Back to the cited article: Trump supporters were supposedly ignorant of the fact that illegal border crossings had diminished markedly in the months prior to the election. The implication was that if they had known that, they might have voted for Harris. The other assertions were of a similar type, implying that Harris voters knew stuff that Trump voters didn't. Actually, I I am quite certain that Trump voters knew something more important: That the administration deliberately clamped down on illegal border crossings in order to help them win the election. There was no way they were going to vote for someone so obviously crass and immoral. I know those people; I listened to them for half a century, and they are not stupid, nor are they ignorant of the important things.

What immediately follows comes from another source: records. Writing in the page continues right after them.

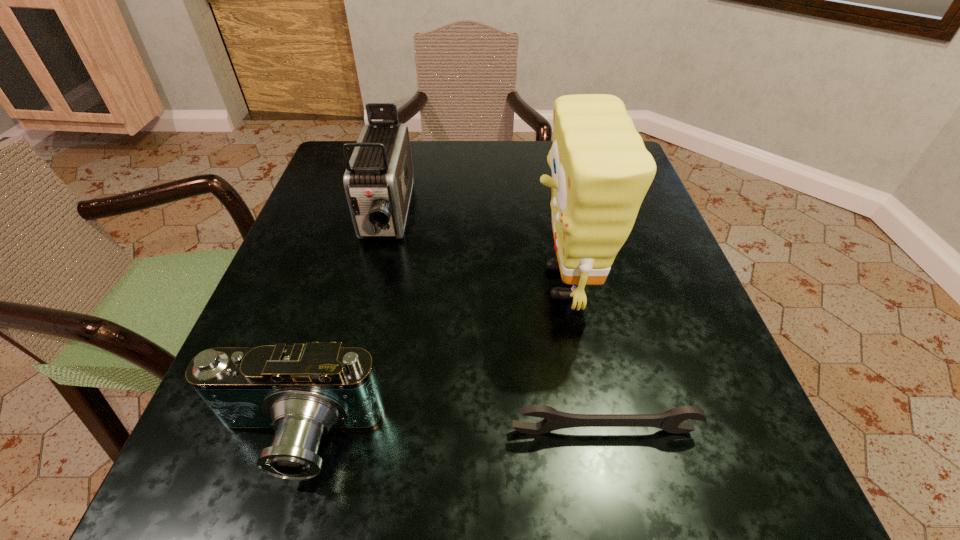
The height and width of the screenshot is (540, 960). In order to click on vacant space located on the open ends of the shortest object in this screenshot , I will do pos(622,517).

Where is `object that is at the far edge`? object that is at the far edge is located at coordinates (378, 181).

Locate an element on the screen. object present at the near edge is located at coordinates (302, 392).

Where is `sponge positioned at the right edge`? This screenshot has height=540, width=960. sponge positioned at the right edge is located at coordinates (601, 171).

The height and width of the screenshot is (540, 960). What are the coordinates of `wrench present at the right edge` in the screenshot? It's located at (671, 421).

This screenshot has width=960, height=540. In order to click on object present at the far left corner in this screenshot , I will do `click(378, 181)`.

Locate an element on the screen. This screenshot has width=960, height=540. object that is at the near left corner is located at coordinates (302, 392).

Locate an element on the screen. blank area at the far edge is located at coordinates (529, 158).

Locate an element on the screen. The image size is (960, 540). free spot at the left edge of the desktop is located at coordinates (362, 273).

At what (x,y) coordinates should I click in order to perform the action: click on vacant region at the right edge of the desktop. Please return your answer as a coordinate pair (x, y). The height and width of the screenshot is (540, 960). Looking at the image, I should click on (641, 308).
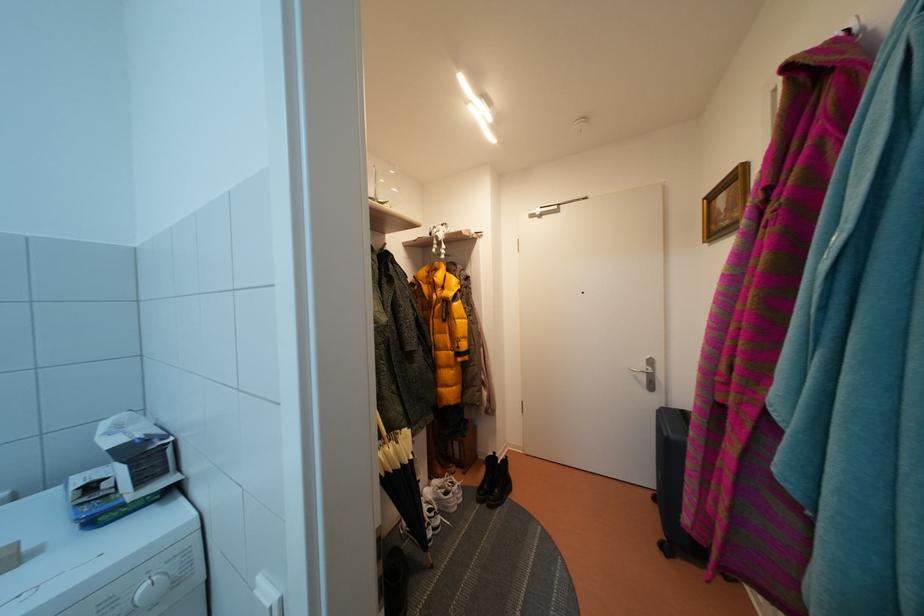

It is really unfortunate that Mr. Marcus chose such a political partisan to make a political point. It reflects quite badly on his effort, and taints the remainder of his rebuttal. I much prefer your argument, and your intellectual honesty in making it.
Thank you again for helping me enjoy my senescence.
Steve Atcheson
Erik, wow, so much to disagree with, question, etc., so little bandwidth. For now, serious respect for just publishing the response. Bravo.
I chide Gary for never denying AGI. If someone was serious about AGI, they would define it.
Hi Simple John,
Yeah. You know the AGI issue is tricky. In the end I think what we're discovering is that AI can't ever be "general" like a human brain because as you imply, the question is not well-defined. AI will get more powerful, but it's not a brain.